In the records below, some lines hold the word "distance". Copy each of those lines.

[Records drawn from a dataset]
== Segment start ==

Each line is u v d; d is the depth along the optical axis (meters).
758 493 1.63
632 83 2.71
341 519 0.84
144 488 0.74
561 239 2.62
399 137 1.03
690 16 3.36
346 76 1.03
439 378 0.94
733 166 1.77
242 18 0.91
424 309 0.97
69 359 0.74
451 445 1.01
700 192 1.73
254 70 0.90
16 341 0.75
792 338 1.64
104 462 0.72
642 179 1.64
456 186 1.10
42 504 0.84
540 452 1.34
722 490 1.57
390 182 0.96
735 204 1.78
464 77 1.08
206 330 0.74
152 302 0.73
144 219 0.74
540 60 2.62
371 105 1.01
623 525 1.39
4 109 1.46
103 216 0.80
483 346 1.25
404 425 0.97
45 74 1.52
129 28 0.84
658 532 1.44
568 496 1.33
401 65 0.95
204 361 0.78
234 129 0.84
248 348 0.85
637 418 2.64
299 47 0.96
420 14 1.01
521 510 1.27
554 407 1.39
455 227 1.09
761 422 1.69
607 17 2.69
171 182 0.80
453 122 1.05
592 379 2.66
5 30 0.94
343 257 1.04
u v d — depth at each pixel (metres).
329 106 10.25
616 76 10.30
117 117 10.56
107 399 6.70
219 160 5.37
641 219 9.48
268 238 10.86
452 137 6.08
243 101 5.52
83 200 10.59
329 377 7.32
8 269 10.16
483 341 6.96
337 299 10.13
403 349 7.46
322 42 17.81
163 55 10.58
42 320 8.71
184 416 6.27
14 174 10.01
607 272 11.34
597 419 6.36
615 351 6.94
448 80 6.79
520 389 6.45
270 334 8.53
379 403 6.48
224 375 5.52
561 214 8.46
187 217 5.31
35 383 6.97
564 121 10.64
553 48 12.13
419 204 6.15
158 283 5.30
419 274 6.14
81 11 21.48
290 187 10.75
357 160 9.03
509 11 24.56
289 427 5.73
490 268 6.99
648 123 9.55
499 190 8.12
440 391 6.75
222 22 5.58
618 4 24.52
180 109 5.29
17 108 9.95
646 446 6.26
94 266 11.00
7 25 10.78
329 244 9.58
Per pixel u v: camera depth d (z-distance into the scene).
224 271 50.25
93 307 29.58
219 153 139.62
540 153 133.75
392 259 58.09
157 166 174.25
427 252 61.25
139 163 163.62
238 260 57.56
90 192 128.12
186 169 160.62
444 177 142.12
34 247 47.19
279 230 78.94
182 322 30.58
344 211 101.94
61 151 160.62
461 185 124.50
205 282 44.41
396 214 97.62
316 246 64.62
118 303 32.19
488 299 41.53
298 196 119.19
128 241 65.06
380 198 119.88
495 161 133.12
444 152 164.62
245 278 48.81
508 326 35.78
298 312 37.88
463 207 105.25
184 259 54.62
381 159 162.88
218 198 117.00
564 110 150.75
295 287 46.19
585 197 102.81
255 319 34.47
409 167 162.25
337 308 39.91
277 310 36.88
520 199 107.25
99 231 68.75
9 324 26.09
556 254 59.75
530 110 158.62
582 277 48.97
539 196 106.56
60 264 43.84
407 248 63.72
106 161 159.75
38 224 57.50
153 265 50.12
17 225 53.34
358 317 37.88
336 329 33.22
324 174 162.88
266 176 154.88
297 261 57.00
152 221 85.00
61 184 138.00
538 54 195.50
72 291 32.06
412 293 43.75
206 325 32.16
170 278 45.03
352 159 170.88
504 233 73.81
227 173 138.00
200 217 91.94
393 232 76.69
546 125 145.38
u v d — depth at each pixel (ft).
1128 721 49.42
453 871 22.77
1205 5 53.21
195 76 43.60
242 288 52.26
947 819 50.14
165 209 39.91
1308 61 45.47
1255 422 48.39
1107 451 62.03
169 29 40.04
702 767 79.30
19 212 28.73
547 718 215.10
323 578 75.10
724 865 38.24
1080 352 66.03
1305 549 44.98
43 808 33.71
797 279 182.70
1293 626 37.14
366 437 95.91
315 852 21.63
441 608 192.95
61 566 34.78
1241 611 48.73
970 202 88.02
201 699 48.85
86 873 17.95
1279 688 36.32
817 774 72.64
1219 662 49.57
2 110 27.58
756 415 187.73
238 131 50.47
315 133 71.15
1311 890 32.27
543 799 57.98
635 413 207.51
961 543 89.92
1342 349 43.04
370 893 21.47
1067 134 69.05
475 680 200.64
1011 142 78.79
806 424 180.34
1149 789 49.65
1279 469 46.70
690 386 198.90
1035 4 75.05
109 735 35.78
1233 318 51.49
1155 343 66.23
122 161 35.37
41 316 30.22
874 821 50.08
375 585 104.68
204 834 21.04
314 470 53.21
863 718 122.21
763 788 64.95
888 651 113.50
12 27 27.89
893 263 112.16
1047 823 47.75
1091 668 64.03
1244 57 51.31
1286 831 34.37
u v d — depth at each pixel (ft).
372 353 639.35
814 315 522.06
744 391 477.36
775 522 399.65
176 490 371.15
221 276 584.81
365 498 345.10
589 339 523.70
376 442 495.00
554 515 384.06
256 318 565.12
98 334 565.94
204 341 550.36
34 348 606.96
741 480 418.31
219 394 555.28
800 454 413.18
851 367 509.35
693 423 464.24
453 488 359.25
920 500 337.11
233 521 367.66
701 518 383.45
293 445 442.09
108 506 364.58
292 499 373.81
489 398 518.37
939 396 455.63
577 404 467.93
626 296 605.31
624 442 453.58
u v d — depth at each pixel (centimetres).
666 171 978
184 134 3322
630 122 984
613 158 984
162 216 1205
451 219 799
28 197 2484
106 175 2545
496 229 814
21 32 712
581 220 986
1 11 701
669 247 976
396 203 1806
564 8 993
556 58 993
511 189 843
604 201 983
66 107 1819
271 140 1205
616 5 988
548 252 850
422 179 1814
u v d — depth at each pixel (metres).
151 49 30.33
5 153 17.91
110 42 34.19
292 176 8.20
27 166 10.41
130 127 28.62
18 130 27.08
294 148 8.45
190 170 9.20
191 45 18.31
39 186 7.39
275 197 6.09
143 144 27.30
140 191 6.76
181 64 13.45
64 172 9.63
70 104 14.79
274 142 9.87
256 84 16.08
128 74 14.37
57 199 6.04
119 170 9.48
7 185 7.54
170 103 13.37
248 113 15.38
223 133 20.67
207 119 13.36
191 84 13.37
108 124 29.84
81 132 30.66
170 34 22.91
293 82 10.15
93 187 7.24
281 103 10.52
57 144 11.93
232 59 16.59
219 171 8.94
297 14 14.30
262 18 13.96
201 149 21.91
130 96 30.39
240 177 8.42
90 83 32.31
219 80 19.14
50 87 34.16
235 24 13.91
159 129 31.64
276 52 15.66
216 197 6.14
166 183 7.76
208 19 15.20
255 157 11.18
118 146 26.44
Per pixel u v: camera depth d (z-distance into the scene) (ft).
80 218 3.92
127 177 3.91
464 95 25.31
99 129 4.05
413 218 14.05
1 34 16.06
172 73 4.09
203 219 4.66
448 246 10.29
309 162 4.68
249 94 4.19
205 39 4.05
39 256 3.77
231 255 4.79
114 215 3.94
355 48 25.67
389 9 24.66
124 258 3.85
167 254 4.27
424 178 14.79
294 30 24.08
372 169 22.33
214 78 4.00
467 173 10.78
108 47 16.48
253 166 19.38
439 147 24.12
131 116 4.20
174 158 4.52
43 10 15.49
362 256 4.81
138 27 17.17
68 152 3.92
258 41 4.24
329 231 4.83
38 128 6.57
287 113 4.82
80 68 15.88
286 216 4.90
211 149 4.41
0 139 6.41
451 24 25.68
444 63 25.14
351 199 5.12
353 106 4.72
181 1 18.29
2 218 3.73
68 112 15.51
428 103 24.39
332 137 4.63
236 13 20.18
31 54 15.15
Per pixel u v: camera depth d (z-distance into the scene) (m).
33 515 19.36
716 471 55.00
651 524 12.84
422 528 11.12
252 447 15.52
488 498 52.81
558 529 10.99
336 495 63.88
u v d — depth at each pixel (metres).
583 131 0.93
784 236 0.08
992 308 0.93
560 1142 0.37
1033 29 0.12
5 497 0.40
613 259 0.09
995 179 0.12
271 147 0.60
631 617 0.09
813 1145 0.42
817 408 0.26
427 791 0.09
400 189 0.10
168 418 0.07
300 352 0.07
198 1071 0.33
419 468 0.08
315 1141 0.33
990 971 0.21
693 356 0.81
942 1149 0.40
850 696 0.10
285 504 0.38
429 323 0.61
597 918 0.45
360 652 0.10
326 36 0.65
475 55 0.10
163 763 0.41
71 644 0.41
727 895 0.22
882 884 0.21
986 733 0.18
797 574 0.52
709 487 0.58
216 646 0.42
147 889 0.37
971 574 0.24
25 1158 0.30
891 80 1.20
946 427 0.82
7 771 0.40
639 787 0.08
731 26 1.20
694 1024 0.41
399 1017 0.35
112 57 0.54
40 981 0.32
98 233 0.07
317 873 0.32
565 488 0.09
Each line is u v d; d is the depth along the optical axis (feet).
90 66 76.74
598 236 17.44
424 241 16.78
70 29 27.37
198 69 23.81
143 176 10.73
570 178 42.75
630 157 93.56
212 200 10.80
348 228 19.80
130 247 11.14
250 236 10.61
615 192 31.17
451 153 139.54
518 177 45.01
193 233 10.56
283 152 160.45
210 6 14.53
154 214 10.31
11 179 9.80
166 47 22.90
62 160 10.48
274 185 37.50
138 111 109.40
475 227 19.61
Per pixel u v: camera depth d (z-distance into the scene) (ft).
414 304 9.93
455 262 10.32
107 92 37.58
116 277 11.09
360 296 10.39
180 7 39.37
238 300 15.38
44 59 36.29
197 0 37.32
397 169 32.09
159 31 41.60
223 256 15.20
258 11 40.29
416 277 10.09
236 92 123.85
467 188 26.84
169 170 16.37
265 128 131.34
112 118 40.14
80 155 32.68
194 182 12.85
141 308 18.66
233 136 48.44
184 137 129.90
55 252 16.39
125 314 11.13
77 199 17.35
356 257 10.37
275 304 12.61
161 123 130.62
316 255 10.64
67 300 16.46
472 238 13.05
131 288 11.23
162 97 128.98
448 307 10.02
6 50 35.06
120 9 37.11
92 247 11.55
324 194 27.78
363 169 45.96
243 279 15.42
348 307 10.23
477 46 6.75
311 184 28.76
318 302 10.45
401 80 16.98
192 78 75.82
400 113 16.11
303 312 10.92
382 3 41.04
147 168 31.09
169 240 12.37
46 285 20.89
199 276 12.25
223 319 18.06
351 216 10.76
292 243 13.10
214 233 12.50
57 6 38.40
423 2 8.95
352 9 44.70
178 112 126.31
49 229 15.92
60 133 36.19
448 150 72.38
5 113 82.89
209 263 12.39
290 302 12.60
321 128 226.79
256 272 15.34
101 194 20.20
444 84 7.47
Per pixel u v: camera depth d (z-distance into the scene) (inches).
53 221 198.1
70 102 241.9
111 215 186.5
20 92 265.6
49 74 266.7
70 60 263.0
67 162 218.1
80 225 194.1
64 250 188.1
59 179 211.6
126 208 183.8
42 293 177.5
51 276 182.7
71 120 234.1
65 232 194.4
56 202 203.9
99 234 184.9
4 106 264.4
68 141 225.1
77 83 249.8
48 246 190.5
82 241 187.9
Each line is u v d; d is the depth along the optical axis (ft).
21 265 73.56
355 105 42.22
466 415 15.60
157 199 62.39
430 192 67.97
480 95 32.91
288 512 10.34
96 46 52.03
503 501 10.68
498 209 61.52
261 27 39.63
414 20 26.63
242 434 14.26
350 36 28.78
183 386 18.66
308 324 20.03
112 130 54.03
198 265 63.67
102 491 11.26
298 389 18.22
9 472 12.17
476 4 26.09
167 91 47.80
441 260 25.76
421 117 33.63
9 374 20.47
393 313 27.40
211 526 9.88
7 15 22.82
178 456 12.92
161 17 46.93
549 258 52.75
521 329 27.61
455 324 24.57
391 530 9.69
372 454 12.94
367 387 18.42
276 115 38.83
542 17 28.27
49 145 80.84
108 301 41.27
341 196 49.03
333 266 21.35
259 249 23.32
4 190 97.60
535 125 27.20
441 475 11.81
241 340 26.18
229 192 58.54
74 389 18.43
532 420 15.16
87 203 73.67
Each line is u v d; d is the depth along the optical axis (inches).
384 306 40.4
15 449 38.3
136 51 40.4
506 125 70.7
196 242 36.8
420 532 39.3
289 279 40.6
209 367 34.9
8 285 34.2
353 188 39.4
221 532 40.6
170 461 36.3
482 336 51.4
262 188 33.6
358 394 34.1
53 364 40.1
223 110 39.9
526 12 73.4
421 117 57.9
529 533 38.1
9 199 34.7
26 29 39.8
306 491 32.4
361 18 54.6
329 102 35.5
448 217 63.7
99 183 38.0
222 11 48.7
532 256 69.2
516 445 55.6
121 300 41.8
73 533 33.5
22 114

== Segment end ==

Exercise response
Per pixel u v: camera depth d (z-distance into the scene).
Per pixel u v: camera depth d (z-distance into the scene) (ft).
Per pixel u v: camera depth d (z-distance into the scene) (m).
Per pixel u v: camera depth d (z-distance into the scene) (ft).
Per pixel u v: camera depth d (z-distance into the scene) (inches).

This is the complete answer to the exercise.